I wrote Teala a few emails over months, and my last three emails went un-answered.

So I made a service appointment for tires, mine lasted 18K miles, and put everything on the list. Only disappointment is that they damaged the top of the door interior while repairing the bottom of the door interior they repaired, after damaging that after re-aligning the door.

So I'll make one more appointment next week, but can't believe the quality. Grease covered wheels, crocked spoiler, damaged door suring repair to damaged door. At least now I have emblems, spoiler and new rear bench after placing orders eight months ago.

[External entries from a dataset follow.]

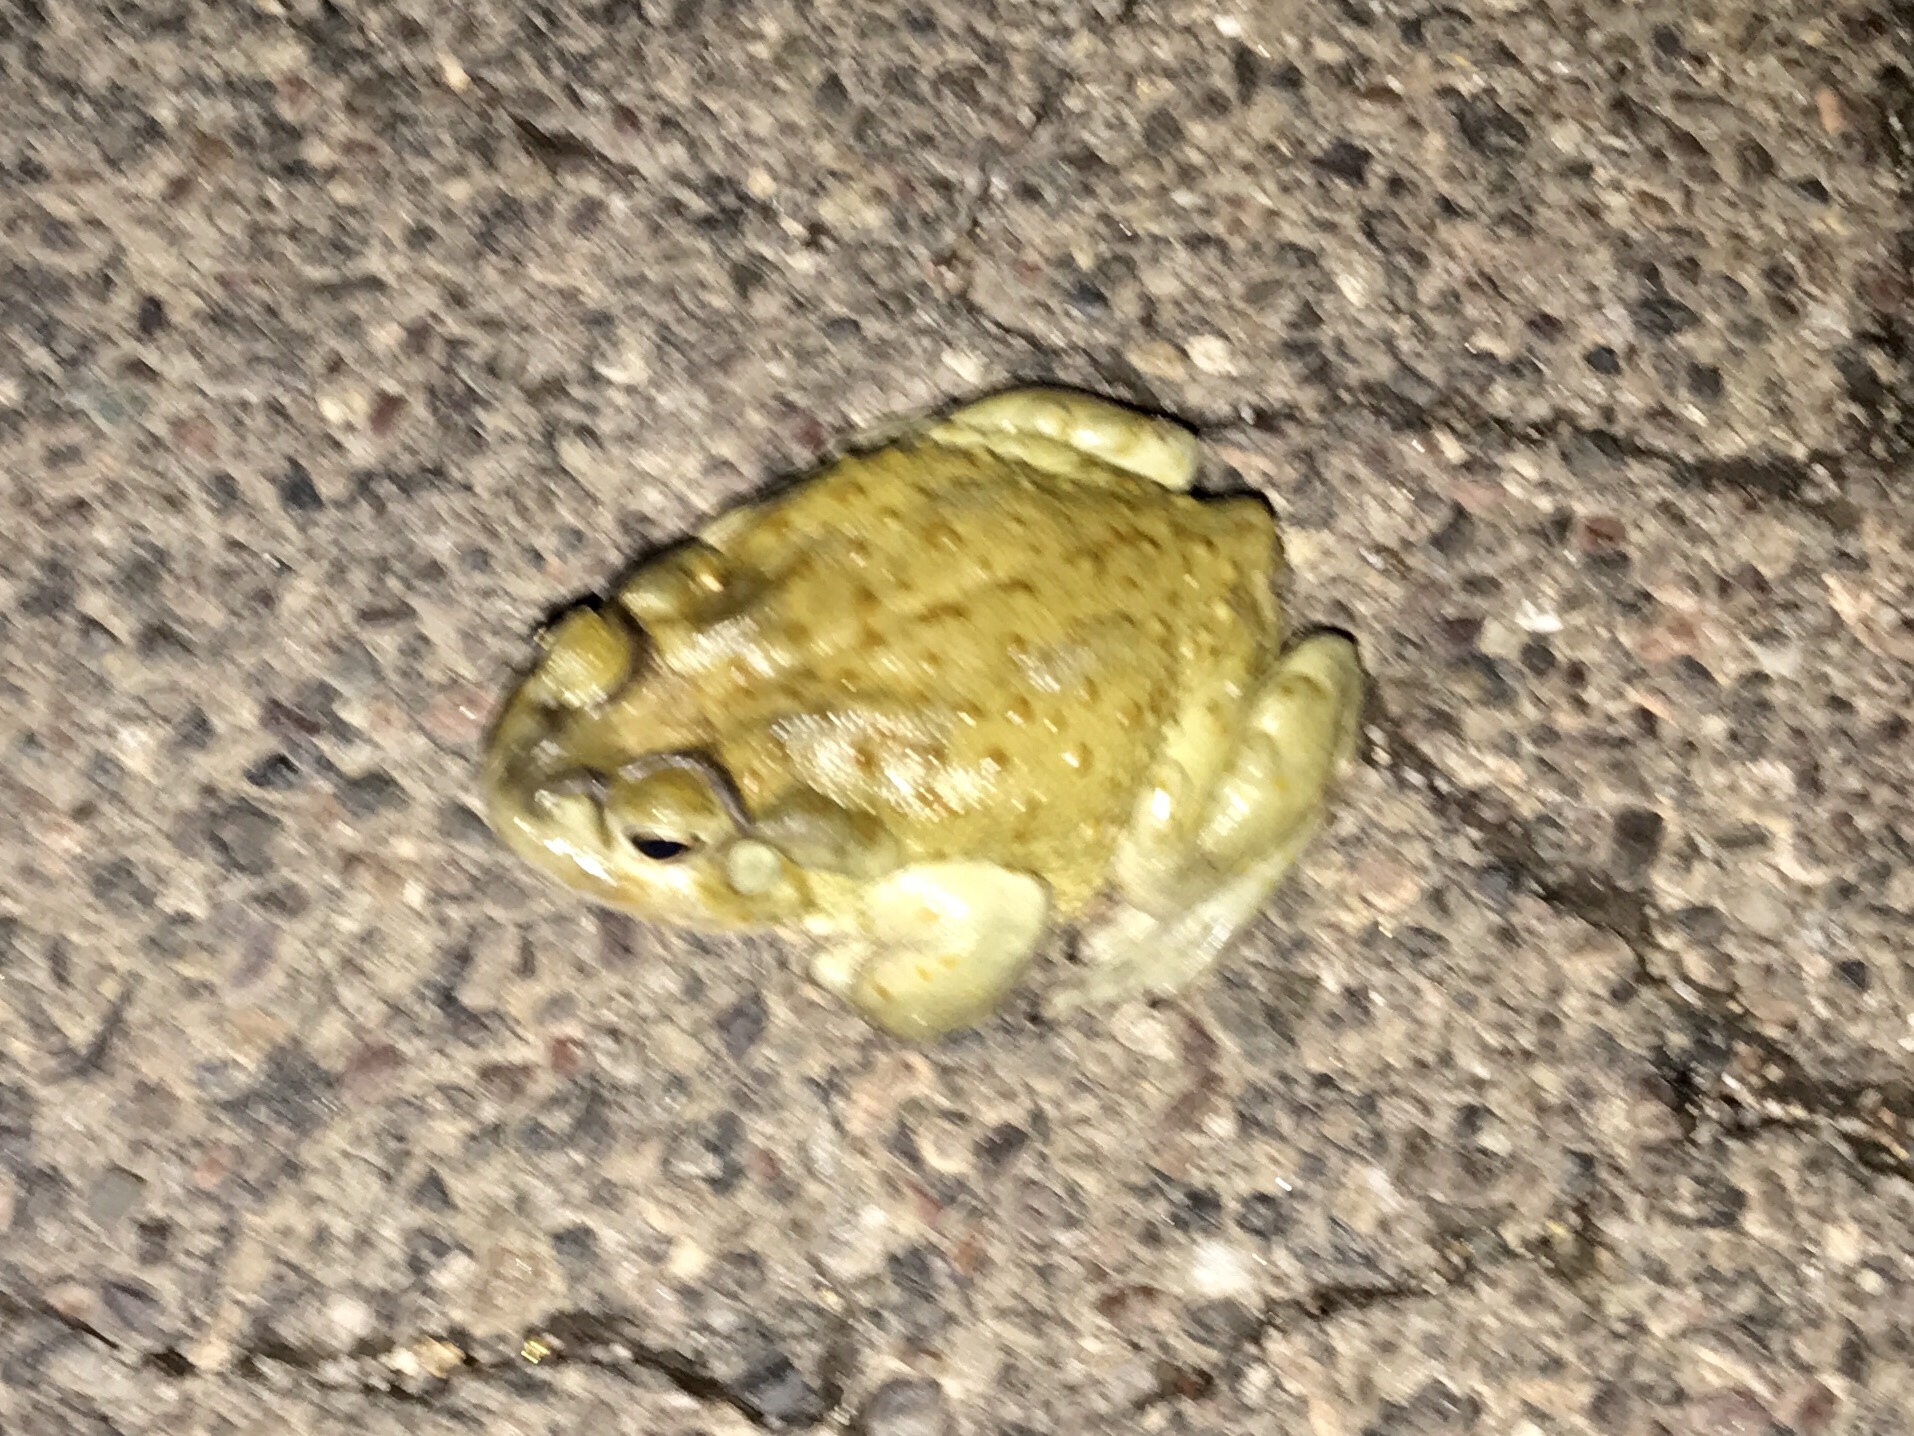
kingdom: Animalia
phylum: Chordata
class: Amphibia
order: Anura
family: Bufonidae
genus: Incilius
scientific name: Incilius alvarius
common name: Sonoran desert toad
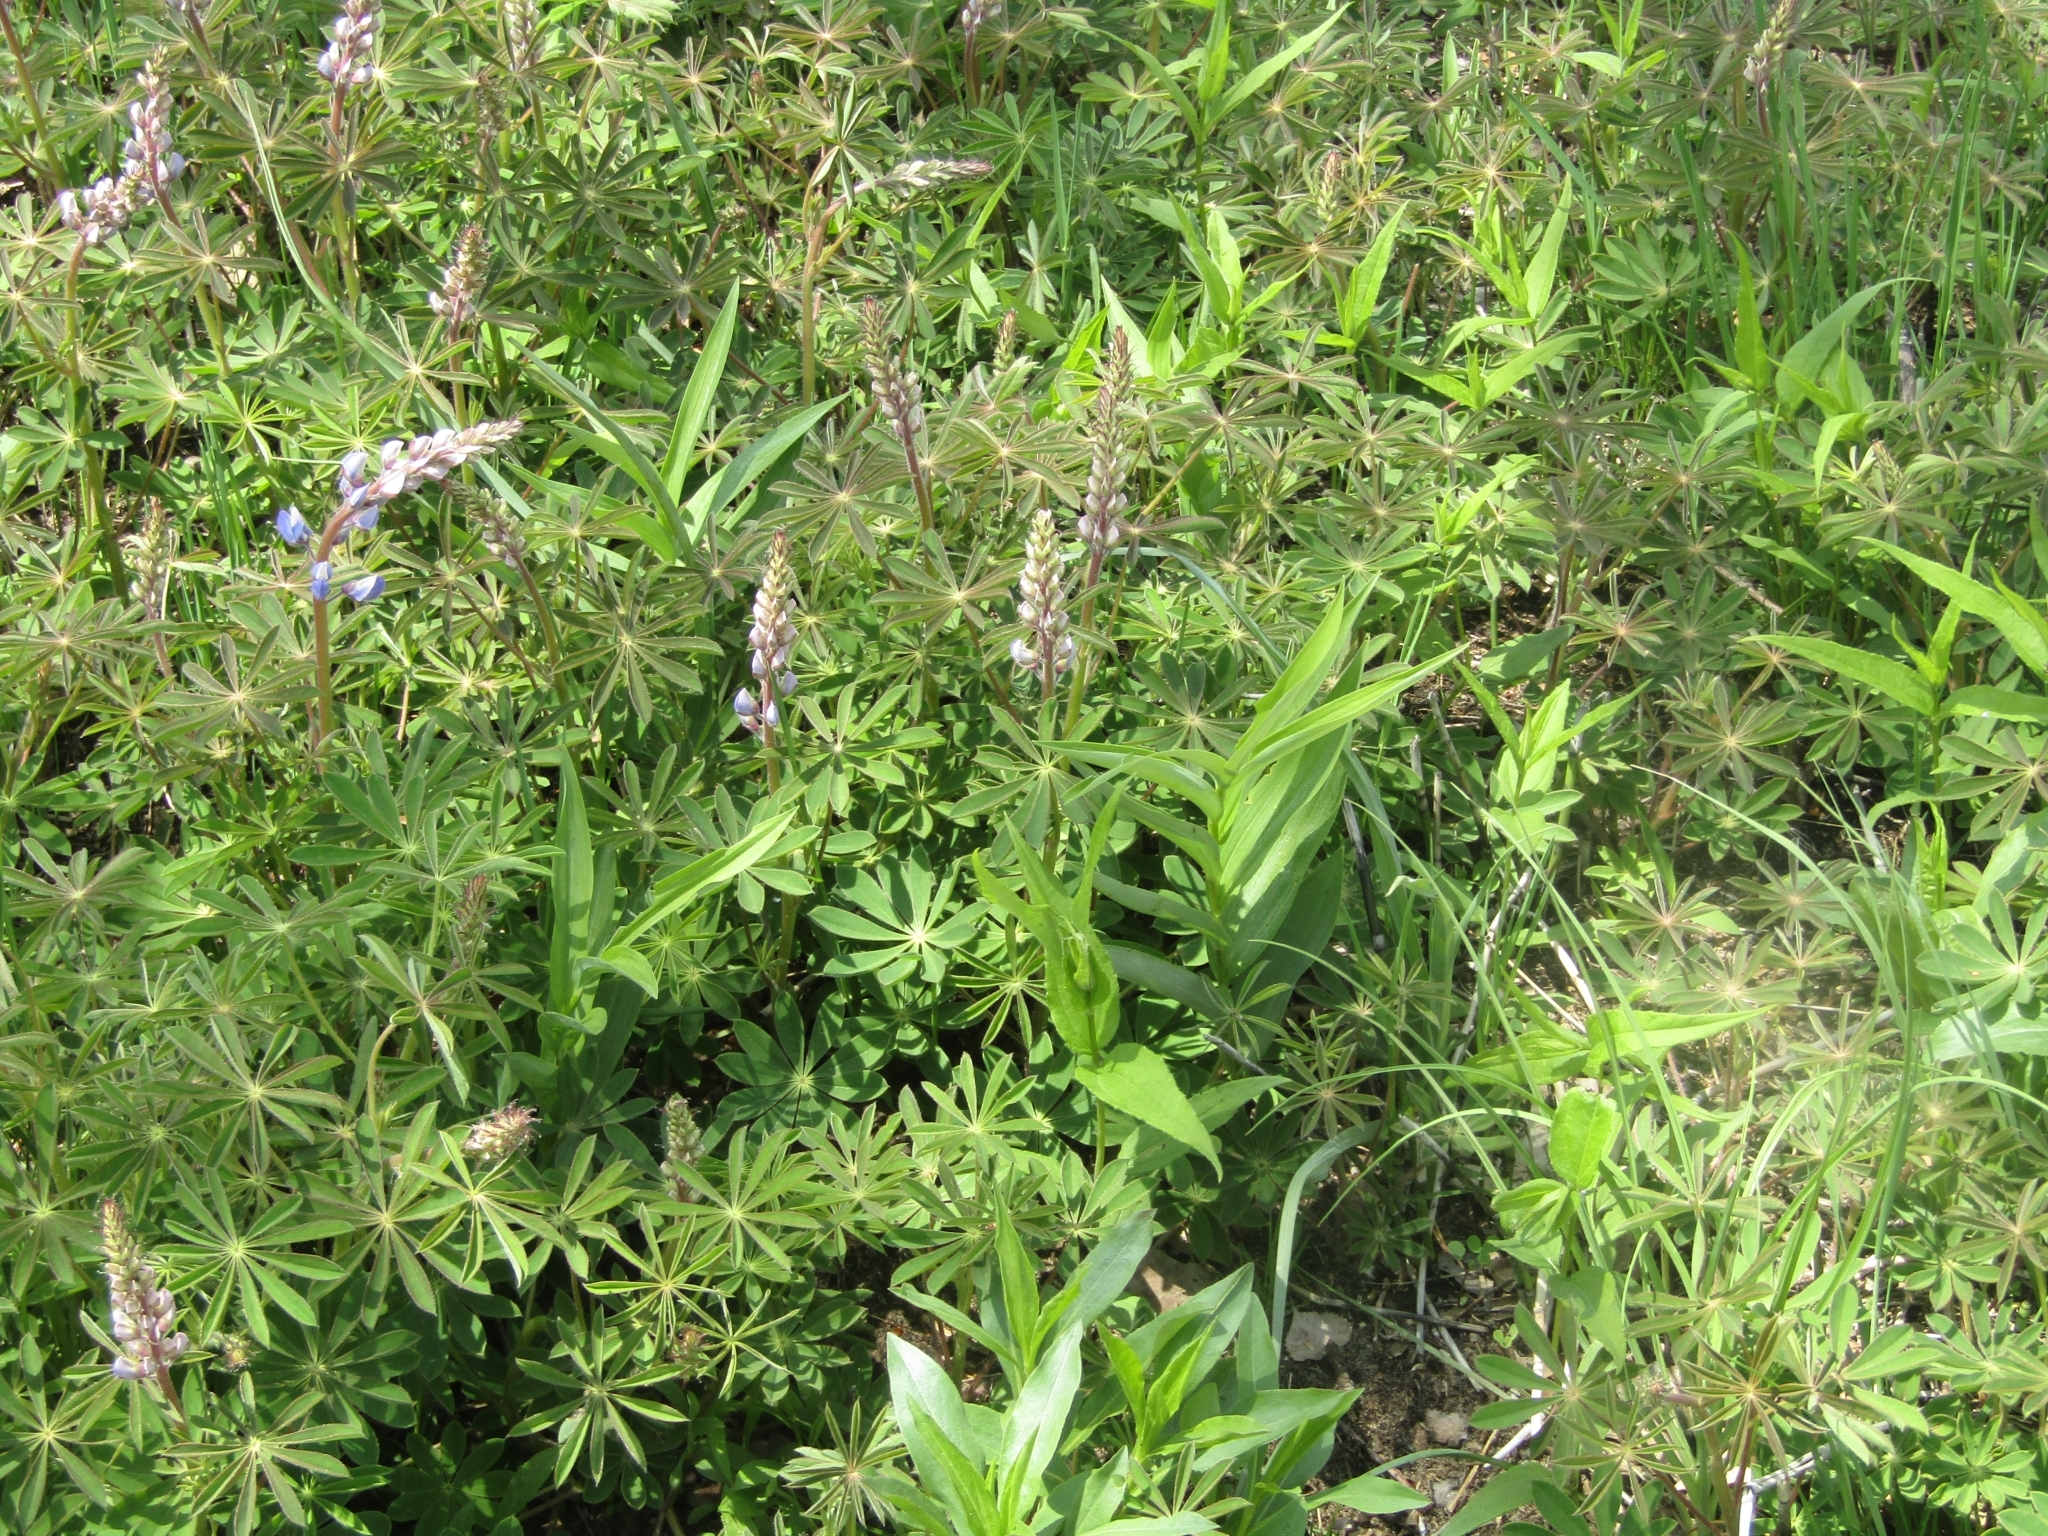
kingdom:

Lesson learned, make a service appointment vs. wait to be contacted.


----------



## Achooo (Oct 20, 2018)

This was the only way that I was able to get my spoiler about 9 months into owning the car.


----------



## eXntrc (Jan 14, 2019)

Yeah, I was going to report something similar. I opened a support instances on Tesla.com after 8 months of owning the vehicle. The support person that responded to the ticket suggested I open a service appointment in the phone app. That appointment was accepted as mobile service and was filled in about a week. This would have never been filled if I'd just waited for them to contact me.


----------



## GeoJohn23 (Oct 16, 2018)

I contacted Tesla support via email to [email protected] on 13 August asking about my Spoiler and Badge (as that was about 11 months after I took delivery) and got a message back saying "We do apologize for the delay in getting these installed and any frustrations this delay has caused. We have experienced some challenges and have been unable to install these items as quickly as we were expecting to, but have been able to ramp up our shipment of these products to our service centers recently. We are shipping yours to your preferred service center and they will reach out to you to schedule an appointment once they have received them. Your service center already has an open work order to do the install once they get your parts. I don't have a specific date for you but we are striving to get these installs completed as quickly as possible." As of last week, I still had not heard anything and when I happened to be nearby the service center, I stopped in to check on this (and to get a quote on replacing my rear bumper facia as someone had backed into me in a parking lot and put a dent into it and some scratches/divots) and they said - yeah, we have spoilers and badges, just make an appointment and we'll get those done... made the appointment (and was pleased to see there were several options pretty soon - but picked a date/time that was a couple weeks out as that day {yesterday} worked best for me). The mobile ranger that came out was awesome and he said "yeah, they've changed the process for spoilers and badges and are no longer contacting people but rather waiting for the people to contact us." *So... for anyone still waiting for Tesla to contact you - don't - Make a service appointment instead.*

As a secondary note, unfortunately for me, the spoiler he brought was not a good fit and so we decided not to install it and to schedule another appointment in a week or two (when they get my replacement bumper in) and he'll bring out a sampling of a few to see if one of them will fit well (the ranger said he normally brings along a few just for this reason; but that they'd recently installed several and this one was the only one that was in stock when he kitted up to come over... and also said that based on the mfg sticker it was one manufactured in Feb, so probably it is one of those that hasn't fit any of the cars so far as he said he's had fewer fit issues with the more recent spoilers).


----------